Thursday 31 October 2019 12:24 pm

FTSE 100 staggers as Lloyds and Shell profits tumble

The FTSE 100 dropped sharply this morning as Lloyds and Shell weighed down London’s blue-chip index, which headed for its biggest fall since 2 October.

The index fell roughly one per cent to 7,254 points, with the DAX and the CAC both down 0.7 per cent.

Shell’s share price fell nearly 3.8 per cent to 2240p on the back of a 15 per cent slide in profits led by weak oil prices.

Chief Executive Ben van Beurden warned that the macroeconomic conditions could affect the company’s proposed $25bn a year buyback scheme.

Russ Mould, investment director at AJ Bell, said: “Expectations were not set that high for Royal Dutch Shell’s third quarter results but they still had investors running scared as profit came in well below expectations and fell sharply year-on-year.”

Read more: Royal Dutch Shell profits slide 15 per cent amid low oil prices

Lloyds Banking Group narrowly avoided tipping into the red this morning after taking a major third-quarter dent from the mis-selling of payment protection insurance (PPI).

The lender’s pre-tax profits fell 97 per cent to £50m. Shares fell 2.5 per cent to 56p.

Mould said: “The banks must be cursing our habit in the UK of leaving things to the last minute as Lloyds becomes the latest name in the sector to be hit by a wave of late payment protection insurance (PPI) claims ahead of an August deadline. The monster provision for PPI spooked investors on Halloween as it virtually wiped out third quarter profit.

Read more: LLoyds Banking Group profits hit by £1.8bn PPI costs

Shares in housebuilder Crest Nicholson also tumbled eight per cent this morning as the company warned pre-tax profit for the current year would be down by up to 22 per cent

Analysts were forecasting £153 million pre-tax profit for the current financial year so the new guidance of £120 million to £130 million is a big step back for the business.

However, the confirmation of an election for the 12 December has given the pound a small boost. Fiona Cincotta, senior market analyst at www.cityindex.co.uk, said:

“The pound is up nearly 0.3% against the dollar and 0.10% against the euro partially in relief that the no-deal Brexit is now off the table.”

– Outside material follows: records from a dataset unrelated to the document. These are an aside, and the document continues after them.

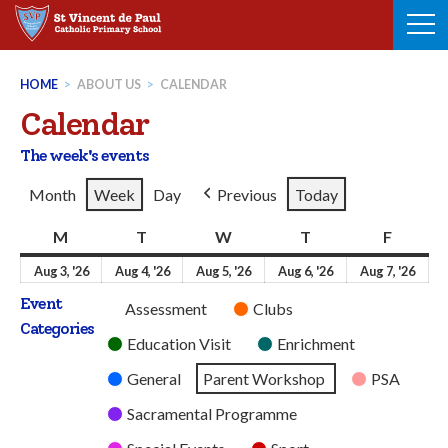
Skip
to
content
HOME
>
ABOUT US
>
CALENDAR
Calendar
The week's events
Month
Week
Day
Previous
Today
M
Monday
T
Tuesday
W
Wednesday
T
Thursday
F
Friday
3rd
4th
5th
6th
7th
Aug 3, '26
Aug 4, '26
Aug 5, '26
Aug 6, '26
Aug 7, '26
August
August
August
August
Aug
Event
Untitled
Assessment
Clubs
2026
2026
2026
2026
202
Categories
Category
Education Visit
Enrichment
General
Parent Workshop
PSA
Sacramental Programme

In the US, the S&P 500, DOW and the NASDAQ were all up between a third and half a percentage point, after a third interest rate cut from the Federal Reserve gave markets a boost.

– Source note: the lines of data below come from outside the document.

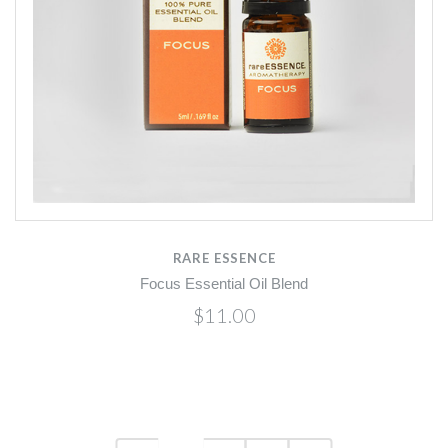
RARE ESSENCE
Focus Essential Oil Blend
$11.00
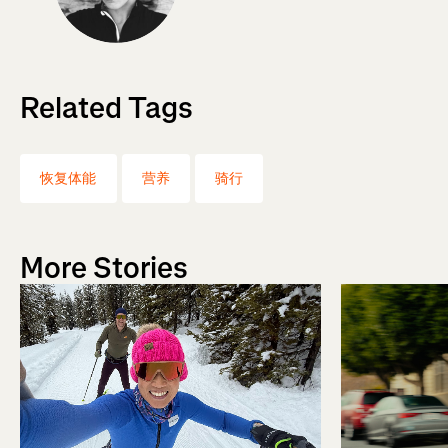
Related Tags
恢复体能
营养
骑行
More Stories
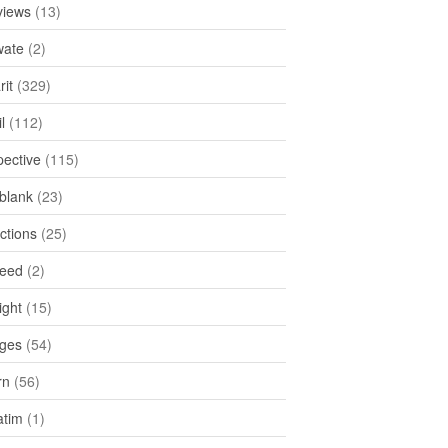
views
(13)
ate
(2)
rit
(329)
l
(112)
pective
(115)
tblank
(23)
ctions
(25)
feed
(2)
ight
(15)
ges
(54)
rn
(56)
atim
(1)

Mould said the Fed had clearly changed strategy: “A year ago, the Federal Reserve was shrinking its balance sheet to unwind quantitative easing and raising interest rates, with a clear plan to do – keep doing more of the same. Now it is cutting borrowing costs and expanding its balance sheet.”

However Bloomberg reported on Thursday, citing unnamed sources, that Chinese officials are doubtful about whether they can strike a comprehensive long-term trade deal with Washington.

A further blow to their hopes was struck this morning when Chile announced it would not host November’s APEC summit, where the two were due to continue discussions.

The Nikkei 225 and the Hang Seng were also up by 0.4 per cent and 0.9 per cent respectively on the Federal Reserve’s cut.

Mould added: “A third interest rate cut this year from the Federal Reserve served to give the US markets a boost last night but that’s failed to extend to the UK and the rest of Europe. Only Asia shares were in jubilant mood on Thursday.”